By Nathan Forestell ~
I am writing to express my sadness and extreme disappointment with the Ministry of Education’s decision to cancel the meeting with Indigenous leaders regarding indigenous curriculum revisions.
Growing up and going to school in Trillium Lakelands District School Board, I can say that I was never educated on the severe mistreatment and discrimination of Canada’s indigenous people in elementary school and was hardly taught the subject in high school. It is an absolute shame that this is the case. I do not fault my teachers for this glaring oversight, rather an educational system that has systematically neglected to properly educate our youth on the institutionalized racism and discrimination faced by Canada’s Indigenous people.
It is clear that the intergenerational impacts of the government’s injustice towards Indigenous peoples in Canada in the form of residential schools, forced-displacement, lack of access to basic social and health services, and many other politicized acts of discrimination are devastating and the atrocities committed against them are undeniable.
As an aspiring educator I am extremely saddened by the decision made by the Ministry of Education. This was a beautiful opportunity to receive input from Indigenous leaders and experts on what information should be included in the curriculum, what is important for young Canadians to learn about this terrible chapter in our history, why there is a stigma and racism surrounding Indigenous people, why there is an overrepresentation of Indigenous people in Canada’s prisons and why this trend shows no sign of improving.
By ignoring history and by ignoring the people who experienced this history we are doing an absolute disservice to Ontario’s Indigenous people, teachers and students.

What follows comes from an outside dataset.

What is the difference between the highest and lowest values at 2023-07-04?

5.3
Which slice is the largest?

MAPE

Through listening to different perspectives we can begin to move forward to reconciliation and educate a new generation so they can be more informed, motivated and prepared to understand Indigenous perspectives and tackle the issues facing Canada’s Indigenous people.
Is cancelling a two-week meeting with Indigenous leaders regarding Ontario’s curriculum so efficient that it justifies ignoring Indigenous perspectives and opinions once again?
Is it efficient enough to justify the continual miseducation of Ontario’s youth with regards to residential schools?
When we scrap opportunities like this in the name of efficiency what do we really accomplish? I personally believe that it is extremely efficient to listen to Indigenous people when drafting a curriculum that has to do with the history of Indigenous people but maybe that’s just me.
Nathan Forestell is a Huntsville resident now studying International Development at the University of Ottawa.